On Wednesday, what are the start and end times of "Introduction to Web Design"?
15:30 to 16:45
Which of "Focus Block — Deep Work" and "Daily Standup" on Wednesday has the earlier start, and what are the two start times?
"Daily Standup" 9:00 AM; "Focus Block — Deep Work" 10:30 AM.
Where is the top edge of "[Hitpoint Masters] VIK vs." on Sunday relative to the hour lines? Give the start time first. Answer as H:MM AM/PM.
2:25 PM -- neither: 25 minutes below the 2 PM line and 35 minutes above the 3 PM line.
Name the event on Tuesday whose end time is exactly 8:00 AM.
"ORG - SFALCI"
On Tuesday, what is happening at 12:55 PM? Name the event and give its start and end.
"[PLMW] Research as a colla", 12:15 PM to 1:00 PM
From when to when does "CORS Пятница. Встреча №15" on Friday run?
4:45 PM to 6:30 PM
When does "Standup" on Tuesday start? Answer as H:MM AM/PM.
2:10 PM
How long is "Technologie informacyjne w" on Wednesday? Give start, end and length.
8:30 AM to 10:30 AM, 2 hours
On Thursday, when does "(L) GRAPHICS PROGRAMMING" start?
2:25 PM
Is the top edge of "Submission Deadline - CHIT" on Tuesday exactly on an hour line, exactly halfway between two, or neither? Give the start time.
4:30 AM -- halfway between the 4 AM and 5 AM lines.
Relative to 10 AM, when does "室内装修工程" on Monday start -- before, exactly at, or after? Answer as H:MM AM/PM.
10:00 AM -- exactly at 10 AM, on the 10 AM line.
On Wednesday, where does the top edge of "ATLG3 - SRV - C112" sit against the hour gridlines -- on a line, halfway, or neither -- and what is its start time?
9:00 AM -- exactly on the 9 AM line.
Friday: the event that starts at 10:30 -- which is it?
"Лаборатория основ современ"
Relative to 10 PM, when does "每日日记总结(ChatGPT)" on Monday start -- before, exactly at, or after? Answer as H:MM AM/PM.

TASK INSTRUCTIONS: Rewrite everything from the line containing "Where is the" down to the end of the material as a Markdown table with the columns Row and Text, giving each line its own numbered row and leaving out blank lines.

TASK OUTPUT:
| Row | Text |
|---|---|
| 1 | Where is the top edge of "[Hitpoint Masters] VIK vs." on Sunday relative to the hour lines? Give the start time first. Answer as H:MM AM/PM. |
| 2 | 2:25 PM -- neither: 25 minutes below the 2 PM line and 35 minutes above the 3 PM line. |
| 3 | Name the event on Tuesday whose end time is exactly 8:00 AM. |
| 4 | "ORG - SFALCI" |
| 5 | On Tuesday, what is happening at 12:55 PM? Name the event and give its start and end. |
| 6 | "[PLMW] Research as a colla", 12:15 PM to 1:00 PM |
| 7 | From when to when does "CORS Пятница. Встреча №15" on Friday run? |
| 8 | 4:45 PM to 6:30 PM |
| 9 | When does "Standup" on Tuesday start? Answer as H:MM AM/PM. |
| 10 | 2:10 PM |
| 11 | How long is "Technologie informacyjne w" on Wednesday? Give start, end and length. |
| 12 | 8:30 AM to 10:30 AM, 2 hours |
| 13 | On Thursday, when does "(L) GRAPHICS PROGRAMMING" start? |
| 14 | 2:25 PM |
| 15 | Is the top edge of "Submission Deadline - CHIT" on Tuesday exactly on an hour line, exactly halfway between two, or neither? Give the start time. |
| 16 | 4:30 AM -- halfway between the 4 AM and 5 AM lines. |
| 17 | Relative to 10 AM, when does "室内装修工程" on Monday start -- before, exactly at, or after? Answer as H:MM AM/PM. |
| 18 | 10:00 AM -- exactly at 10 AM, on the 10 AM line. |
| 19 | On Wednesday, where does the top edge of "ATLG3 - SRV - C112" sit against the hour gridlines -- on a line, halfway, or neither -- and what is its start time? |
| 20 | 9:00 AM -- exactly on the 9 AM line. |
| 21 | Friday: the event that starts at 10:30 -- which is it? |
| 22 | "Лаборатория основ современ" |
| 23 | Relative to 10 PM, when does "每日日记总结(ChatGPT)" on Monday start -- before, exactly at, or after? Answer as H:MM AM/PM. |